__YOUR TASK__. Transcribe every one of the entries below line by line, reproducing each character, break, and fragment as it appears.

__EXTRACTED INFORMATION__.

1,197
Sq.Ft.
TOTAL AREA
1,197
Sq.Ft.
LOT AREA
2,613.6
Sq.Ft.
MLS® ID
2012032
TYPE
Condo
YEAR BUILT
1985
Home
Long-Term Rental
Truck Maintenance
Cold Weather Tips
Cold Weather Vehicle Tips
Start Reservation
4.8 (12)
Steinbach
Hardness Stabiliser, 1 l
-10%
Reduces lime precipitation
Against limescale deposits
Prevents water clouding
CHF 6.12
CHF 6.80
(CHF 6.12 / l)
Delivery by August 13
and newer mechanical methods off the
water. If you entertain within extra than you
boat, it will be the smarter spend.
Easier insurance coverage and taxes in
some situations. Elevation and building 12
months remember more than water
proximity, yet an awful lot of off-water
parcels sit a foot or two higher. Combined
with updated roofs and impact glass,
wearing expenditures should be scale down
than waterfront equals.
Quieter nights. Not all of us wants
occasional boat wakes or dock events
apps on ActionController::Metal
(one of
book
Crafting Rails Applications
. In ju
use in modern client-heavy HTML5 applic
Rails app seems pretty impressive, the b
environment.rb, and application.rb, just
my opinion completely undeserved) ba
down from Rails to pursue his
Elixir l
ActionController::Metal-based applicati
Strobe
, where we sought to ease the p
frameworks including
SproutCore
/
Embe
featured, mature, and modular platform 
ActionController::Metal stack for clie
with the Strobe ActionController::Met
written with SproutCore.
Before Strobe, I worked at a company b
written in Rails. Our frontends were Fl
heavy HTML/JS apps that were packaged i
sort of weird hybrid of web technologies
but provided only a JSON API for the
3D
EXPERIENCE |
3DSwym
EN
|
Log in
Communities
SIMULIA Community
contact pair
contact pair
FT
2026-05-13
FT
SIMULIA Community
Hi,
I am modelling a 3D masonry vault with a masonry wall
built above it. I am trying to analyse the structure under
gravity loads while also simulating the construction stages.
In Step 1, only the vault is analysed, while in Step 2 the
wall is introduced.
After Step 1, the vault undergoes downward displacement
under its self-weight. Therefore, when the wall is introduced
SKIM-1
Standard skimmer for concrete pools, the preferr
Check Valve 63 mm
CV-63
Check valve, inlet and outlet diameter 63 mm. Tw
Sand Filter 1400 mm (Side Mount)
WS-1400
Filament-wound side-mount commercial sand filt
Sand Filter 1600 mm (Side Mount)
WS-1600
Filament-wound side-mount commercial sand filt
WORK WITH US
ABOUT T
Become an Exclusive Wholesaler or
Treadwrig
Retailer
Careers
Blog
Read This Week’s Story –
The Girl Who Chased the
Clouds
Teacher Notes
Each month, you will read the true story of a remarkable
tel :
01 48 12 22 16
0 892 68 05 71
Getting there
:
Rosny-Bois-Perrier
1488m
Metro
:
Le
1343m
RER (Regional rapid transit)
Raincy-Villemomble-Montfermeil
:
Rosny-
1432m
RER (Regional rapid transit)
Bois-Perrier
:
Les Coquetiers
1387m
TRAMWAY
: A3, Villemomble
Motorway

__WRITTEN ANSWER__.
1,197
Sq.Ft.
TOTAL AREA
1,197
Sq.Ft.
LOT AREA
2,613.6
Sq.Ft.
MLS® ID
2012032
TYPE
Condo
YEAR BUILT
1985
Home
Long-Term Rental
Truck Maintenance
Cold Weather Tips
Cold Weather Vehicle Tips
Start Reservation
4.8 (12)
Steinbach
Hardness Stabiliser, 1 l
-10%
Reduces lime precipitation
Against limescale deposits
Prevents water clouding
CHF 6.12
CHF 6.80
(CHF 6.12 / l)
Delivery by August 13
and newer mechanical methods off the
water. If you entertain within extra than you
boat, it will be the smarter spend.
Easier insurance coverage and taxes in
some situations. Elevation and building 12
months remember more than water
proximity, yet an awful lot of off-water
parcels sit a foot or two higher. Combined
with updated roofs and impact glass,
wearing expenditures should be scale down
than waterfront equals.
Quieter nights. Not all of us wants
occasional boat wakes or dock events
apps on ActionController::Metal
(one of
book
Crafting Rails Applications
. In ju
use in modern client-heavy HTML5 applic
Rails app seems pretty impressive, the b
environment.rb, and application.rb, just
my opinion completely undeserved) ba
down from Rails to pursue his
Elixir l
ActionController::Metal-based applicati
Strobe
, where we sought to ease the p
frameworks including
SproutCore
/
Embe
featured, mature, and modular platform 
ActionController::Metal stack for clie
with the Strobe ActionController::Met
written with SproutCore.
Before Strobe, I worked at a company b
written in Rails. Our frontends were Fl
heavy HTML/JS apps that were packaged i
sort of weird hybrid of web technologies
but provided only a JSON API for the
3D
EXPERIENCE |
3DSwym
EN
|
Log in
Communities
SIMULIA Community
contact pair
contact pair
FT
2026-05-13
FT
SIMULIA Community
Hi,
I am modelling a 3D masonry vault with a masonry wall
built above it. I am trying to analyse the structure under
gravity loads while also simulating the construction stages.
In Step 1, only the vault is analysed, while in Step 2 the
wall is introduced.
After Step 1, the vault undergoes downward displacement
under its self-weight. Therefore, when the wall is introduced
SKIM-1
Standard skimmer for concrete pools, the preferr
Check Valve 63 mm
CV-63
Check valve, inlet and outlet diameter 63 mm. Tw
Sand Filter 1400 mm (Side Mount)
WS-1400
Filament-wound side-mount commercial sand filt
Sand Filter 1600 mm (Side Mount)
WS-1600
Filament-wound side-mount commercial sand filt
WORK WITH US
ABOUT T
Become an Exclusive Wholesaler or
Treadwrig
Retailer
Careers
Blog
Read This Week’s Story –
The Girl Who Chased the
Clouds
Teacher Notes
Each month, you will read the true story of a remarkable
tel :
01 48 12 22 16
0 892 68 05 71
Getting there
:
Rosny-Bois-Perrier
1488m
Metro
:
Le
1343m
RER (Regional rapid transit)
Raincy-Villemomble-Montfermeil
:
Rosny-
1432m
RER (Regional rapid transit)
Bois-Perrier
:
Les Coquetiers
1387m
TRAMWAY
: A3, Villemomble
Motorway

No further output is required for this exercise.